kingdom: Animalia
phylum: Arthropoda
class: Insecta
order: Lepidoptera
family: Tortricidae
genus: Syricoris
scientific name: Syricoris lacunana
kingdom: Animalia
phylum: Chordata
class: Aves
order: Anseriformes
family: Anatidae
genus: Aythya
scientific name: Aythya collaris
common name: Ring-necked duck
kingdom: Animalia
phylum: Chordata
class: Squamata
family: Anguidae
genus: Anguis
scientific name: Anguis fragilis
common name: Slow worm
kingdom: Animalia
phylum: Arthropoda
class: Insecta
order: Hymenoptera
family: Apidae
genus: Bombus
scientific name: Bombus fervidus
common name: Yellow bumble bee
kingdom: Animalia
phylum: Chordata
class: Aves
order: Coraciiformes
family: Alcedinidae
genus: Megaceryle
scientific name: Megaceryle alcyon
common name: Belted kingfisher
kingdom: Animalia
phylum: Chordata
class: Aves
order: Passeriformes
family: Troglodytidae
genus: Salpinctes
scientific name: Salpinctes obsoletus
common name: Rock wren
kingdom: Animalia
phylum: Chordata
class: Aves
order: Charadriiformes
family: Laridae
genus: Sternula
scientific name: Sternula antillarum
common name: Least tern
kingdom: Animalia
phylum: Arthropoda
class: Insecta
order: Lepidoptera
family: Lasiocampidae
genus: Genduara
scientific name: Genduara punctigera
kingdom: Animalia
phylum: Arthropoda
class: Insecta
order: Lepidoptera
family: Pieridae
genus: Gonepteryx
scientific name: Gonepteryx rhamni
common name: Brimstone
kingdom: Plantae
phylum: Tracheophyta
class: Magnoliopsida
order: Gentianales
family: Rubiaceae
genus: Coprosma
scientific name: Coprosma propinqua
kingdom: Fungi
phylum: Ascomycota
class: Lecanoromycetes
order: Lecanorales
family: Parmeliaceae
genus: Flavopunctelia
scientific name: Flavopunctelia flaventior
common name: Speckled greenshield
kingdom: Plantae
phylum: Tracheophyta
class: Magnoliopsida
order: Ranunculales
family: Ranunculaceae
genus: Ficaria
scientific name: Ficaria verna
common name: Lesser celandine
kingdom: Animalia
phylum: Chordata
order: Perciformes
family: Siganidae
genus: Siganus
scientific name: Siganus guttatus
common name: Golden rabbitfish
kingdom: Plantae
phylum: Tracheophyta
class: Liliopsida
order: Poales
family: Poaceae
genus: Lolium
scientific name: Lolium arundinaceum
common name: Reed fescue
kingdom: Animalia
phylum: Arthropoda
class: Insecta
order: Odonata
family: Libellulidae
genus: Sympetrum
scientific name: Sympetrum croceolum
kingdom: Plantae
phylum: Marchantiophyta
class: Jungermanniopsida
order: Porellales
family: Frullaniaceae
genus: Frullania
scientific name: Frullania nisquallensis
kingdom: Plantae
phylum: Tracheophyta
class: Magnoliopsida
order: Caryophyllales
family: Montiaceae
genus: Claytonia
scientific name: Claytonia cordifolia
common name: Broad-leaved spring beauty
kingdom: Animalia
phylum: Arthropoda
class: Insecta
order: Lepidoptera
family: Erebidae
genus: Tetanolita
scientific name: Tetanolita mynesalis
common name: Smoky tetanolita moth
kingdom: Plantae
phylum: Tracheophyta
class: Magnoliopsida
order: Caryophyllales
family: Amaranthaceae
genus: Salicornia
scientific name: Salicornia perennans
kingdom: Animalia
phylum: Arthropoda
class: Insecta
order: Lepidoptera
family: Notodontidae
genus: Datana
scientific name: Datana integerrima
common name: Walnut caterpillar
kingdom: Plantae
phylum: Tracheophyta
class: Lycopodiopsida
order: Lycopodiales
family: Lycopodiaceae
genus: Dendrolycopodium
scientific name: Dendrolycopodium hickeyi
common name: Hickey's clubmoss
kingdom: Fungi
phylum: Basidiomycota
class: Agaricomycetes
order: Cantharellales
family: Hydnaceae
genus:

○ ○ ○

• **INSTRUCTIONS FOR THE TASK**
Put every line of the records above into a JSON list of strings, one string per line, and leave out any blank lines.

• **RESULT**
[
  "kingdom: Animalia",
  "phylum: Arthropoda",
  "class: Insecta",
  "order: Lepidoptera",
  "family: Tortricidae",
  "genus: Syricoris",
  "scientific name: Syricoris lacunana",
  "kingdom: Animalia",
  "phylum: Chordata",
  "class: Aves",
  "order: Anseriformes",
  "family: Anatidae",
  "genus: Aythya",
  "scientific name: Aythya collaris",
  "common name: Ring-necked duck",
  "kingdom: Animalia",
  "phylum: Chordata",
  "class: Squamata",
  "family: Anguidae",
  "genus: Anguis",
  "scientific name: Anguis fragilis",
  "common name: Slow worm",
  "kingdom: Animalia",
  "phylum: Arthropoda",
  "class: Insecta",
  "order: Hymenoptera",
  "family: Apidae",
  "genus: Bombus",
  "scientific name: Bombus fervidus",
  "common name: Yellow bumble bee",
  "kingdom: Animalia",
  "phylum: Chordata",
  "class: Aves",
  "order: Coraciiformes",
  "family: Alcedinidae",
  "genus: Megaceryle",
  "scientific name: Megaceryle alcyon",
  "common name: Belted kingfisher",
  "kingdom: Animalia",
  "phylum: Chordata",
  "class: Aves",
  "order: Passeriformes",
  "family: Troglodytidae",
  "genus: Salpinctes",
  "scientific name: Salpinctes obsoletus",
  "common name: Rock wren",
  "kingdom: Animalia",
  "phylum: Chordata",
  "class: Aves",
  "order: Charadriiformes",
  "family: Laridae",
  "genus: Sternula",
  "scientific name: Sternula antillarum",
  "common name: Least tern",
  "kingdom: Animalia",
  "phylum: Arthropoda",
  "class: Insecta",
  "order: Lepidoptera",
  "family: Lasiocampidae",
  "genus: Genduara",
  "scientific name: Genduara punctigera",
  "kingdom: Animalia",
  "phylum: Arthropoda",
  "class: Insecta",
  "order: Lepidoptera",
  "family: Pieridae",
  "genus: Gonepteryx",
  "scientific name: Gonepteryx rhamni",
  "common name: Brimstone",
  "kingdom: Plantae",
  "phylum: Tracheophyta",
  "class: Magnoliopsida",
  "order: Gentianales",
  "family: Rubiaceae",
  "genus: Coprosma",
  "scientific name: Coprosma propinqua",
  "kingdom: Fungi",
  "phylum: Ascomycota",
  "class: Lecanoromycetes",
  "order: Lecanorales",
  "family: Parmeliaceae",
  "genus: Flavopunctelia",
  "scientific name: Flavopunctelia flaventior",
  "common name: Speckled greenshield",
  "kingdom: Plantae",
  "phylum: Tracheophyta",
  "class: Magnoliopsida",
  "order: Ranunculales",
  "family: Ranunculaceae",
  "genus: Ficaria",
  "scientific name: Ficaria verna",
  "common name: Lesser celandine",
  "kingdom: Animalia",
  "phylum: Chordata",
  "order: Perciformes",
  "family: Siganidae",
  "genus: Siganus",
  "scientific name: Siganus guttatus",
  "common name: Golden rabbitfish",
  "kingdom: Plantae",
  "phylum: Tracheophyta",
  "class: Liliopsida",
  "order: Poales",
  "family: Poaceae",
  "genus: Lolium",
  "scientific name: Lolium arundinaceum",
  "common name: Reed fescue",
  "kingdom: Animalia",
  "phylum: Arthropoda",
  "class: Insecta",
  "order: Odonata",
  "family: Libellulidae",
  "genus: Sympetrum",
  "scientific name: Sympetrum croceolum",
  "kingdom: Plantae",
  "phylum: Marchantiophyta",
  "class: Jungermanniopsida",
  "order: Porellales",
  "family: Frullaniaceae",
  "genus: Frullania",
  "scientific name: Frullania nisquallensis",
  "kingdom: Plantae",
  "phylum: Tracheophyta",
  "class: Magnoliopsida",
  "order: Caryophyllales",
  "family: Montiaceae",
  "genus: Claytonia",
  "scientific name: Claytonia cordifolia",
  "common name: Broad-leaved spring beauty",
  "kingdom: Animalia",
  "phylum: Arthropoda",
  "class: Insecta",
  "order: Lepidoptera",
  "family: Erebidae",
  "genus: Tetanolita",
  "scientific name: Tetanolita mynesalis",
  "common name: Smoky tetanolita moth",
  "kingdom: Plantae",
  "phylum: Tracheophyta",
  "class: Magnoliopsida",
  "order: Caryophyllales",
  "family: Amaranthaceae",
  "genus: Salicornia",
  "scientific name: Salicornia perennans",
  "kingdom: Animalia",
  "phylum: Arthropoda",
  "class: Insecta",
  "order: Lepidoptera",
  "family: Notodontidae",
  "genus: Datana",
  "scientific name: Datana integerrima",
  "common name: Walnut caterpillar",
  "kingdom: Plantae",
  "phylum: Tracheophyta",
  "class: Lycopodiopsida",
  "order: Lycopodiales",
  "family: Lycopodiaceae",
  "genus: Dendrolycopodium",
  "scientific name: Dendrolycopodium hickeyi",
  "common name: Hickey's clubmoss",
  "kingdom: Fungi",
  "phylum: Basidiomycota",
  "class: Agaricomycetes",
  "order: Cantharellales",
  "family: Hydnaceae",
  "genus:"
]